Le concessionnaire devint livide.

— Ça, c’est une vente que je n’oublierai pas, dit-il d’un ton soudain grave. Deux semaines après avoir acheté sa voiture, le pauvre gars était assassiné avec toute sa famille.

— Donc il l’a achetée à la mi-juillet ? demandai-je.

— Oui, à peu près. En arrivant au garage pour l’ouverture, je l’ai trouvé devant la porte. Il avait la tête du gars qui n’a pas dormi de la nuit. Il puait l’alcool. Sa voiture avait le côté droit complètement abîmé. Il m’a dit qu’il avait heurté un cerf et qu’il voulait changer de voiture. Il en voulait une nouvelle tout de suite. J’avais trois Dodge rouges en stock, il en a pris une sans discuter. Il a payé en liquide. Il m’a dit qu’il avait roulé ivre, abîmé un bâtiment municipal et que cela pourrait compromettre sa réélection en septembre. Il a fait une rallonge de cinq mille dollars pour m’être agréable et que je conduise illico sa bagnole à la casse. Il est parti avec sa nouvelle voiture et tout le monde était content.

— Ça ne vous a pas paru bizarre ?

— Oui et non. Des histoires comme ça, j’en vois tout le temps. Vous savez quel est le secret de mon succès commercial et de ma longévité ?

— Non ?

— Je ferme ma gueule et tout le monde le sait dans la région.

Le maire Gordon avait toutes les raisons de tuer Meghan, mais il avait tué Jeremiah Fold, avec lequel il n’avait aucun lien. Pourquoi ?

En repartant d’Orphea ce soir-là, Derek et moi avions des questions plein la tête. Nous fîmes le trajet du retour en silence, perdus dans nos pensées. Lorsque je m’arrêtai devant chez lui, il ne descendit pas de la voiture. Il resta assis sur son siège.
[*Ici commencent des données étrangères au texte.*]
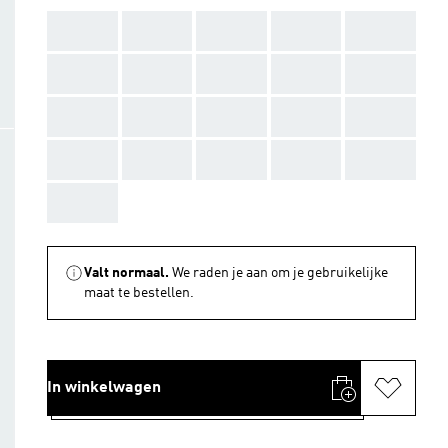
AAA
AAA
AAA
AAA
AAA
AAA
AAA
AAA
AAA
AAA
AAA
AAA
AAA
AAA
AAA
AAA
AAA
AAA
AAA
AAA
AAA
Valt normaal.
We raden je aan om je gebruikelijke
maat te bestellen.
In winkelwagen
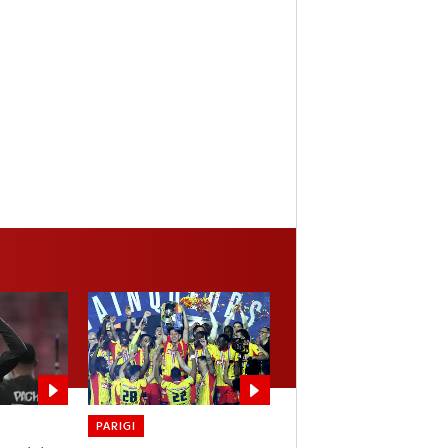
PARIGI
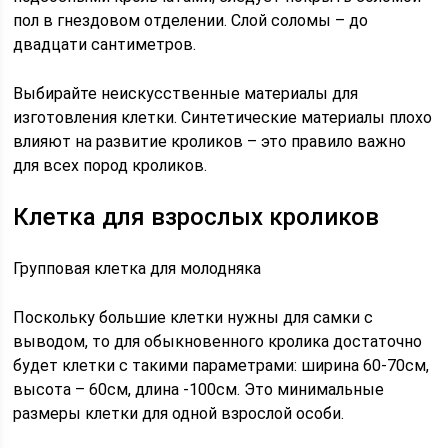
пол в гнездовом отделении. Слой соломы – до
двадцати сантиметров.
Выбирайте неискусственные материалы для
изготовления клетки. Синтетические материалы плохо
влияют на развитие кроликов – это правило важно
для всех пород кроликов.
Клетка для взрослых кроликов
Групповая клетка для молодняка
Поскольку большие клетки нужны для самки с
выводом, то для обыкновенного кролика достаточно
будет клетки с такими параметрами: ширина 60-70см,
высота – 60см, длина -100см. Это минимальные
размеры клетки для одной взрослой особи.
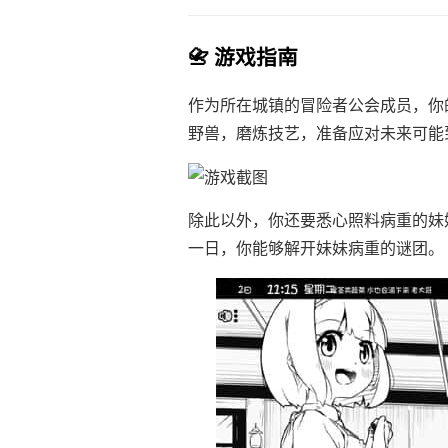
📇 游戏指南
作为所在城镇的冒险者公会成员，你
野兽，磨炼技艺，准备应对未来可能
除此以外，你还要悉心照料病重的妹
一日，你能够解开妹妹病重的谜团。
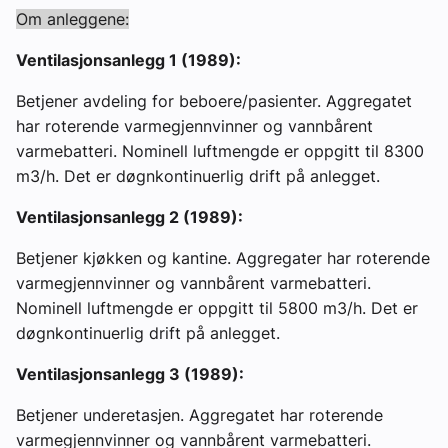
Om anleggene:
Ventilasjonsanlegg 1 (1989):
Betjener avdeling for beboere/pasienter. Aggregatet
har roterende varmegjennvinner og vannbårent
varmebatteri. Nominell luftmengde er oppgitt til 8300
m3/h. Det er døgnkontinuerlig drift på anlegget.
Ventilasjonsanlegg 2 (1989):
Betjener kjøkken og kantine. Aggregater har roterende
varmegjennvinner og vannbårent varmebatteri.
Nominell luftmengde er oppgitt til 5800 m3/h. Det er
døgnkontinuerlig drift på anlegget.
Ventilasjonsanlegg 3 (1989):
Betjener underetasjen. Aggregatet har roterende
varmegjennvinner og vannbårent varmebatteri.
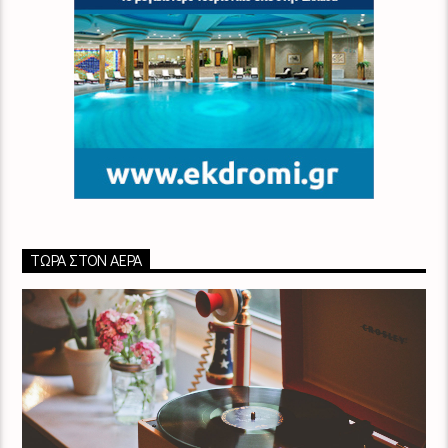
ΤΏΡΑ ΣΤΟΝ ΑΈΡΑ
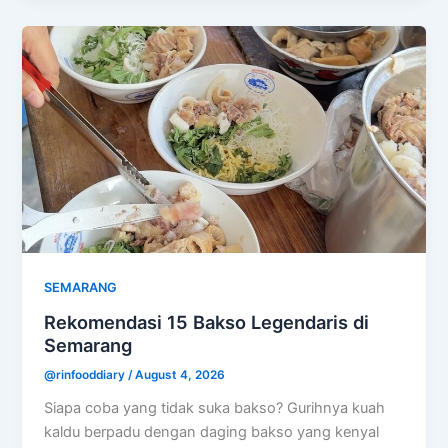
SEMARANG
Rekomendasi 15 Bakso Legendaris di
Semarang
@rinfooddiary
/
August 4, 2026
Siapa coba yang tidak suka bakso? Gurihnya kuah
kaldu berpadu dengan daging bakso yang kenyal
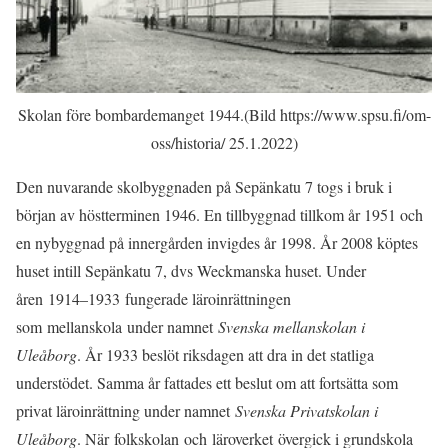
Skolan före bombardemanget 1944.(Bild https://www.spsu.fi/om-
oss/historia/ 25.1.2022)
Den nuvarande skolbyggnaden på Sepänkatu 7 togs i bruk i
början av höstterminen 1946. En tillbyggnad tillkom år 1951 och
en nybyggnad på innergården invigdes år 1998. År 2008 köptes
huset intill Sepänkatu 7, dvs Weckmanska huset. Under
åren
1914–1933
fungerade läroinrättningen
som
mellanskola
under namnet
Svenska mellanskolan i
Uleåborg
. År 1933 beslöt riksdagen att dra in det statliga
understödet. Samma år fattades ett beslut om att fortsätta som
privat läroinrättning under namnet
Svenska Privatskolan i
Uleåborg
. N
är folkskolan och läroverket ö
vergick i grundskola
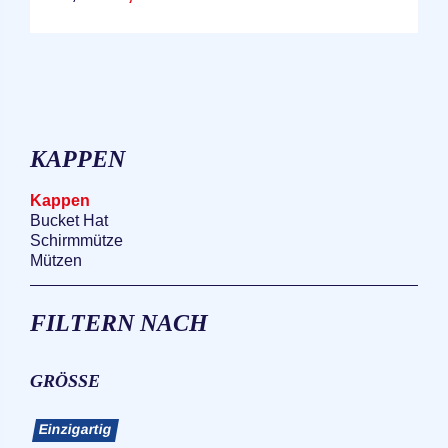
KAPPEN
Kappen
Bucket Hat
Schirmmütze
Mützen
FILTERN NACH
GRÖSSE
Einzigartig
— Que se passe-t-il ? lui demandai-je.

— Depuis que j’ai repris cette enquête avec toi, Jesse, c’est comme une nouvelle vie pour moi. Il y a longtemps que je n’ai pas été si heureux et épanoui. Mais les fantômes du passé resurgissent. Depuis deux semaines, quand je ferme les yeux la nuit, je me retrouve dans cette voiture avec toi et Natasha.

— J’aurais pu conduire cette voiture, moi aussi. Rien de ce qui est arrivé n’est de ta faute.

— C’était toi ou elle, Jesse ! J’ai dû choisir entre toi ou elle.

— Tu m’as sauvé la vie, Derek.

— Et j’ai brisé la sienne en même temps, Jesse. Regarde-toi vingt ans plus tard, toujours seul, toujours à porter le deuil.

— Derek, tu n’y es pour rien.

— Qu’aurais-tu fait à ma place, Jesse, hein ? C’est la question que je me pose sans cesse.

Je ne répondis rien. Nous fumâmes ensemble une cigarette, en silence. Puis nous échangeâmes une accolade fraternelle et Derek rentra chez lui.

Je n’avais pas envie de rentrer chez moi tout de suite. J’avais envie de la retrouver, elle. Je me rendis jusqu’au cimetière. À cette heure-là, il était fermé. J’escaladai le muret d’enceinte sans difficulté et déambulai dans les allées paisibles. Je me promenai entre les tombes, le gazon épais avalait mes pas. Tout était calme et beau. Je passai saluer mes grands-parents, qui dormaient paisiblement, puis j’arrivai devant sa tombe. Je m’assis et je restai longtemps ainsi. Soudain, j’entendis des pas derrière moi. C’était Darla.

— Comment savais-tu que je serais ici ? lui demandai-je.

Elle sourit :

— Tu n’es pas le seul à escalader le mur pour venir la voir.

Je souris à mon tour. Puis je lui dis :

— Je suis désolé pour le restaurant, Darla. C’était une initiative stupide.